Foi o primeiro professor de teologia da Ordem Franciscana, nomeado diretamente por São Francisco que lhe escreveu o seguinte bilhete:

A Frei Antônio, meu Bispo, Frei Francisco envia saudações.

Apraz-me que ensines teologia aos frades, contanto que por tal estudo não extingas o espírito da oração e devoção, como está contido na Regra.

Lecionou em Bolonha, Toulouse e Montpellier. Seus cursos eram intensivos e de pouca duração. O conteúdo ministrado, porém, era de excelente qualidade. O Papa Pio XII, na Bula em que concede a Santo Antônio o título de “Doutor da Igreja”, declara que ele foi “exegeta peritíssimo na interpretação da Sagrada Escritura, teólogo exímio nas verdades dogmáticas, bem como insigne doutor e mestre em tratar as questões de ascética e mística”.

A fama de grande pregador nasceu de forma muito singular. Em setembro de 1222, por ocasião da ordenação sacerdotal de alguns frades, não se encontrou ninguém disposto a fazer a homilia. O superior da casa, não tendo a quem recorrer, manda que Frei Antônio anuncie a Palavra de Deus aos frades ali reunidos conforme o Espírito Santo lhe inspirasse. Frei Antônio, que até então havia sido um simples ajudante na cozinha e na horta do convento, obedeceu ao superior. Suas palavras, cheias de simplicidade e bom senso, tocaram a mente e o coração de todos os presentes. Os comentários elogiosos logo chegaram aos ouvidos do Ministro da Ordem que o encarregou do ofício de pregador.

         Nesta função não teve medo de chamar a atenção de autoridades civis e eclesiásticas, quando se tratava de defender os pobres e fracos da sociedade de então.

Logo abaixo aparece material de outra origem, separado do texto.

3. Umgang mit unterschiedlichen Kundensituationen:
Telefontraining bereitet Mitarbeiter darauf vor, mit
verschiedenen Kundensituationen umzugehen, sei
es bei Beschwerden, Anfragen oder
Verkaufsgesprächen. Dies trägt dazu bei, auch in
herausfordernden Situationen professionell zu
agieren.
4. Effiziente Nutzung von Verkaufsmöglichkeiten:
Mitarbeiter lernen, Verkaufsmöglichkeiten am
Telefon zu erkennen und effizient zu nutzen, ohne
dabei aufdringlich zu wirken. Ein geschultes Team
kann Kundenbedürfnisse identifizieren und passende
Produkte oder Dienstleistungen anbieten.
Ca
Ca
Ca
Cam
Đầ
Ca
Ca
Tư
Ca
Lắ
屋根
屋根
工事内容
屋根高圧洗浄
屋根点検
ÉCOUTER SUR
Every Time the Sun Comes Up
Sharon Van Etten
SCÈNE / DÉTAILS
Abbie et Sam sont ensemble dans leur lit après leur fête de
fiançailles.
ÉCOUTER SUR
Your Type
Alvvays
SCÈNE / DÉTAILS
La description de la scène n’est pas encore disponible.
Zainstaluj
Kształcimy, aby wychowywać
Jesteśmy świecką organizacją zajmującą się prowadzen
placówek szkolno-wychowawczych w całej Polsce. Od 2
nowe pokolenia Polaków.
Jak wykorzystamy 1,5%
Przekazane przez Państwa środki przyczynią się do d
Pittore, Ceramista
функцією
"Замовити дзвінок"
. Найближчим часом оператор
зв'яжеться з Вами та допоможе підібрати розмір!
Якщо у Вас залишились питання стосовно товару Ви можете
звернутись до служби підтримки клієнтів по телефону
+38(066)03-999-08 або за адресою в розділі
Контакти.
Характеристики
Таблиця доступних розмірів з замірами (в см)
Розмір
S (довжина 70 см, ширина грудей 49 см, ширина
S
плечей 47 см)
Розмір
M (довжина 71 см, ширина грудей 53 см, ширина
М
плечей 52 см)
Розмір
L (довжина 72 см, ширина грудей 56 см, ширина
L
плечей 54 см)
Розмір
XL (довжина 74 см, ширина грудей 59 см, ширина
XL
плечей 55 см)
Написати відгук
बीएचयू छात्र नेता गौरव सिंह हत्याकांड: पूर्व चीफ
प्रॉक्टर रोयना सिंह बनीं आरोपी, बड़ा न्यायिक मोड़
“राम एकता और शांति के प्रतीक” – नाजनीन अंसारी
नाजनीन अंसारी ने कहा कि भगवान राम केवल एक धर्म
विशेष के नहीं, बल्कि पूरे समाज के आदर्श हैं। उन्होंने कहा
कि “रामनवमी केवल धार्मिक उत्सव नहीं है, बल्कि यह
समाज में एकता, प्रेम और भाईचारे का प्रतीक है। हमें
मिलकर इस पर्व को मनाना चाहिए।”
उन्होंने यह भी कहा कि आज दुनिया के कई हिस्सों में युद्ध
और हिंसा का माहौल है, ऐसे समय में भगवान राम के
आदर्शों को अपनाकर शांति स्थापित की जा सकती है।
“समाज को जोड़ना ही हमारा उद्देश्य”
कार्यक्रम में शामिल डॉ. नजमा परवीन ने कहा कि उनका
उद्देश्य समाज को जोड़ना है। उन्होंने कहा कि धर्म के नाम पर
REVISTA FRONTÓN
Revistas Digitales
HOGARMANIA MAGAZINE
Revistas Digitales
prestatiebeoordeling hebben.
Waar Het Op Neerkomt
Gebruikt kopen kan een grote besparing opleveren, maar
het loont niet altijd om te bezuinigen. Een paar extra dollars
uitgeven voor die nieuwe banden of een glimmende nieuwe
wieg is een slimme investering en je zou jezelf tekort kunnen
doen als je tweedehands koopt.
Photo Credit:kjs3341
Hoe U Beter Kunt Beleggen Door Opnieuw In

         Num de seus sermões, ao comentar a passagem do livro do Gênesis onde José é vendido pelos irmãos, faz a seguinte afirmação: “O verdadeiro José, Jesus Cristo, hoje é vendido por negociantes Arcebispos e Bispos e demais prelados da Igreja. Correm por aqui e acolá, compram, vendem e revendem a verdade com mentiras e oprimem a justiça com simonias”.

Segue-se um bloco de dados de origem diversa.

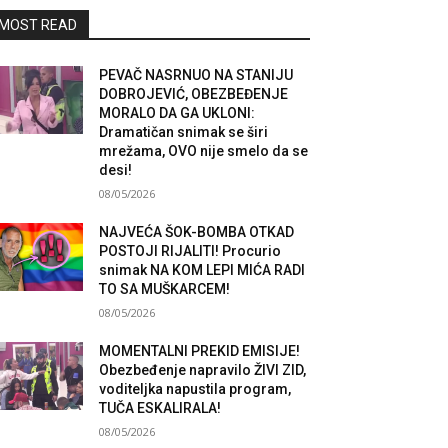
MOST READ
PEVAČ NASRNUO NA STANIJU
DOBROJEVIĆ, OBEZBEĐENJE
MORALO DA GA UKLONI:
Dramatičan snimak se širi
mrežama, OVO nije smelo da se
desi!
08/05/2026
NAJVEĆA ŠOK-BOMBA OTKAD
POSTOJI RIJALITI! Procurio
snimak NA KOM LEPI MIĆA RADI
TO SA MUŠKARCEM!
08/05/2026
MOMENTALNI PREKID EMISIJE!
Obezbeđenje napravilo ŽIVI ZID,
voditeljka napustila program,
TUČA ESKALIRALA!
08/05/2026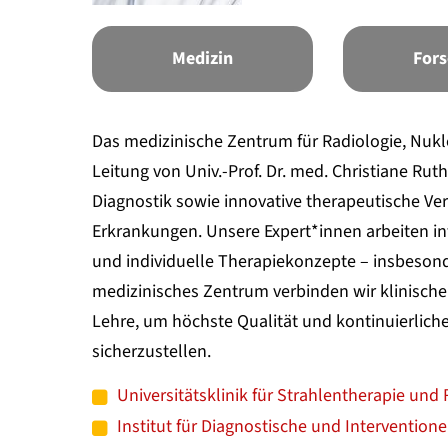
Medizin
For
Das medizinische Zentrum für Radiologie, Nukl
Leitung von Univ.-Prof. Dr. med. Christiane R
Diagnostik sowie innovative therapeutische Ve
Erkrankungen. Unsere Expert*innen arbeiten int
und individuelle Therapiekonzepte – insbeson
medizinisches Zentrum verbinden wir klinische
Lehre, um höchste Qualität und kontinuierlich
sicherzustellen.
Universitätsklinik für Strahlentherapie und
Institut für Diagnostische und Interventione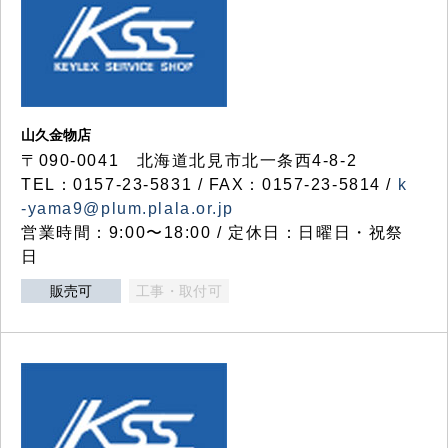
山久金物店
〒090-0041 北海道北見市北一条西4-8-2
TEL：0157-23-5831 / FAX：0157-23-5814 /
k
-yama9@plum.plala.or.jp
営業時間：9:00〜18:00 / 定休日：日曜日・祝祭
日
販売可
工事・取付可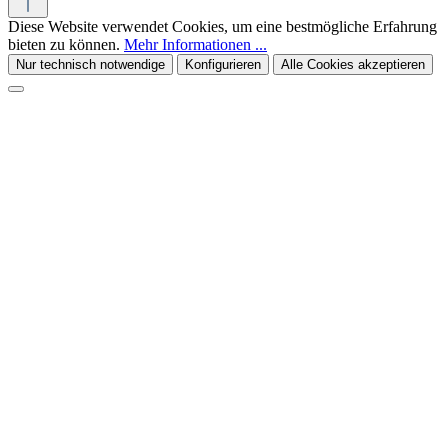
Diese Website verwendet Cookies, um eine bestmögliche Erfahrung
bieten zu können.
Mehr Informationen ...
Nur technisch notwendige
Konfigurieren
Alle Cookies akzeptieren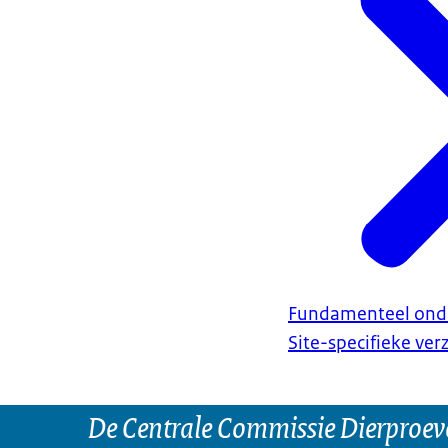
Fundamenteel ond
Site-specifieke ve
De Centrale Commissie Dierproeve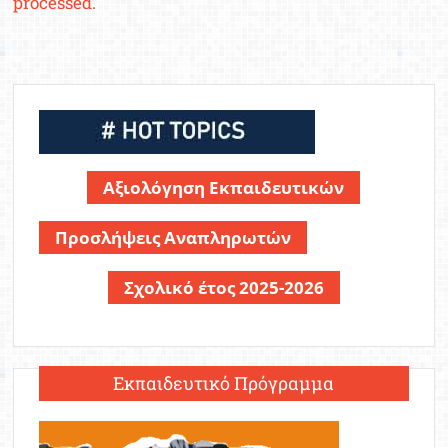
processed.
Αξιολόγηση Εκπαιδευτικών
Προσλήψεις Αναπληρωτών
Σχολικό έτος 2025-2026
Εκπαιδευτικό Πρόγραμμα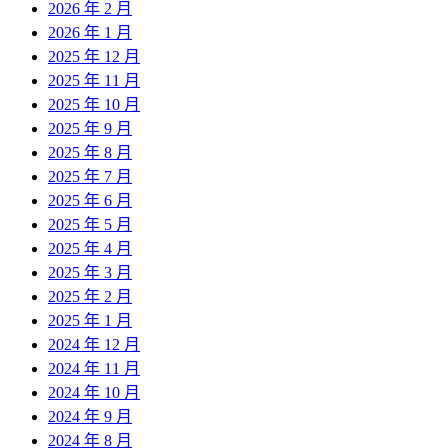
2026 年 2 月
2026 年 1 月
2025 年 12 月
2025 年 11 月
2025 年 10 月
2025 年 9 月
2025 年 8 月
2025 年 7 月
2025 年 6 月
2025 年 5 月
2025 年 4 月
2025 年 3 月
2025 年 2 月
2025 年 1 月
2024 年 12 月
2024 年 11 月
2024 年 10 月
2024 年 9 月
2024 年 8 月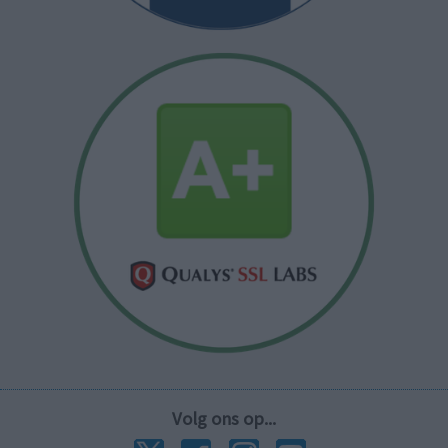
Volg ons op...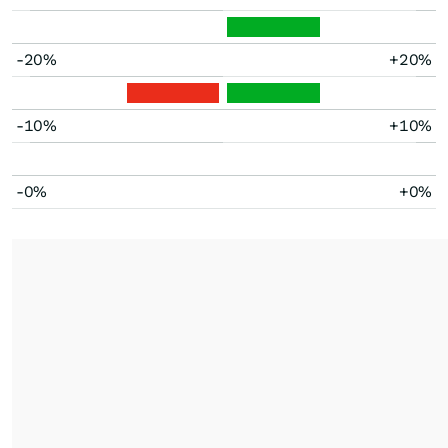
-20%
+20%
-10%
+10%
-0%
+0%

         Para as autoridades civis, as palavras de Santo Antônio são igualmente provocadoras e convincentes. Em 1231, depois de ter passado toda a Quaresma pregando contra a agiotagem e a usura, alcançou da Comuna de Pádua o seguinte decreto:

         “A pedido do venerável Frei Antônio da Ordem dos frades menores, foi estabelecido e ordenado que ninguém, por causa de algum ou de muitos débitos pecuniários, do passado, do presente ou do futuro, fique retido na prisão (...). E que este estatuto não venha a sofrer modificações de nenhum tipo ou engenho, nem ser diminuído ou suprimido, seja por quem o deseje alterar, seja por intermédio do concelho, mas que permaneça sempre imutável”.

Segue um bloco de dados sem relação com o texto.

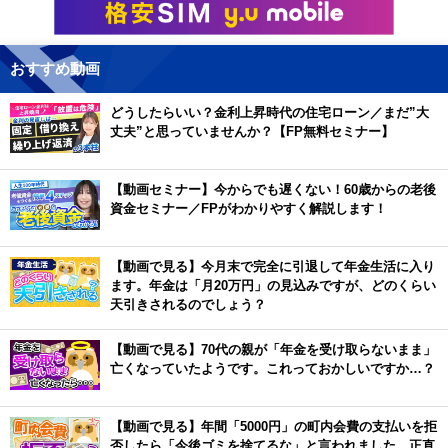
おすすめ動画
どうしたらいい？金利上昇時代の住宅ローン／まだ”大
丈夫”と思っていませんか？【FP無料セミナー】
【動画セミナー】今からでも遅くない！60歳からの老後
資金セミナー／FPがわかりやすく解説します！
【動画で見る】今月末で完全に引退して年金生活に入り
ます。年金は「月20万円」の見込みですが、どのくらい
天引きされるのでしょう？
【動画で見る】70代の親が「年金を受け取らないまま」
亡くなっていたようです。これっておかしいですか…？
【動画で見る】年間「5000円」の町内会費の支払いを拒
否したら「今後ゴミを捨てるな」と言われました。正直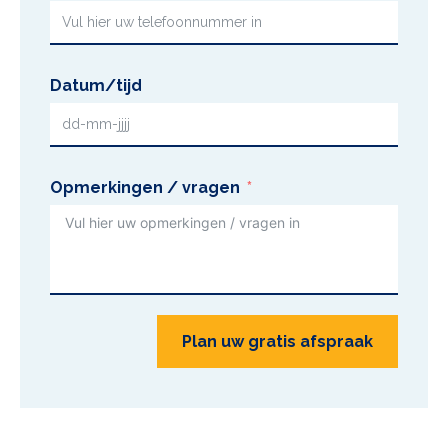
Datum/tijd
Opmerkingen / vragen
Plan uw gratis afspraak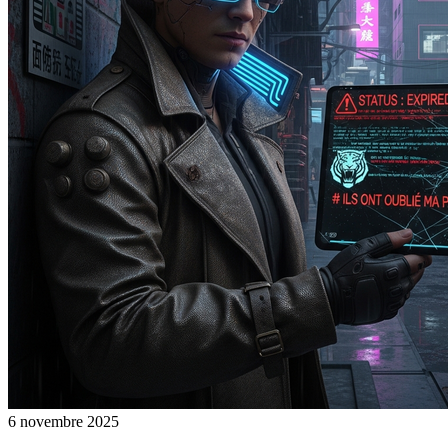
6 novembre 2025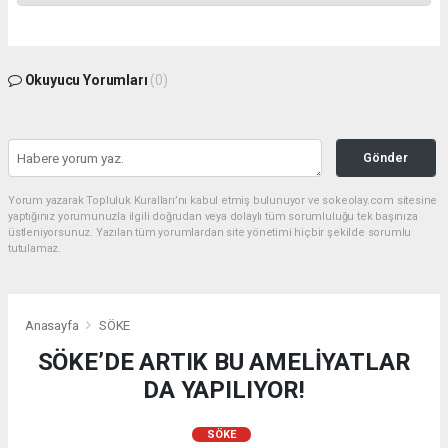
Okuyucu Yorumları
(0)
Gönder
Yorum yazarak Topluluk Kuralları’nı kabul etmiş bulunuyor ve sokeolay.com sitesine
yaptığınız yorumunuzla ilgili doğrudan veya dolaylı tüm sorumluluğu tek başınıza
üstleniyorsunuz. Yazılan tüm yorumlardan site yönetimi hiçbir şekilde sorumlu
tutulamaz.
Anasayfa
SÖKE
SÖKE’DE ARTIK BU AMELİYATLAR
DA YAPILIYOR!
SÖKE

         Enquanto missionário percorreu todo o norte da Itália e o sul da França. Seus sermões muito contribuíram para a superação das heresias de seu tempo.

Uma de suas primeiras biografias, também conhecidas como Legendas, assim descreve a atividade missionária de Santo Antônio:

“Manteve disputas públicas com os hereges em Rimini, Tolosa e Milão. Com a sua sabedoria sagrada sabia desmascarar os hereges, de maneira que nenhum ousava confrontar-se com ele. (...) Nunca havia aí estado uma outra pessoa como ele, que tivesse feito uma guerra sem tréguas aos hereges, de modo que acabou habitualmente sendo chamado de Martelo dos hereges”.

         Esta descrição sugere uma imagem de polemizador virulento e de implacável inimigo dos hereges. Tudo indica, no entanto, que a ação missionária de Santo Antônio junto aos hereges tenha sido marcada pela caridade e pela bondade, embora cheia de zelo e ardor apostólico. Estudos recentes têm concluído que “a missão evangelizadora de Santo Antônio entre os hereges e distanciados, mais que (...) cruzada contra os hereges, aparece como referência evangélica radical (...) com a identificação com Cristo e com a força da obediência e do mesmo Evangelho que o enviam para salvar e atrair para a Boa Nova da salvação. (...). Mais que ‘martelo dos hereges’ é um dialogante e um missionário”.

Como se pode ver, Santo Antônio não é apenas o santo casamenteiro e aquele cuja intercessão permite achar as coisas perdidas. Antes de tudo foi um homem comprometido com o Evangelho que priorizava os fracos e os pobres. Por causa desta sua opção, mais do que por outras, ele merece a nossa admiração e a nossa devoção.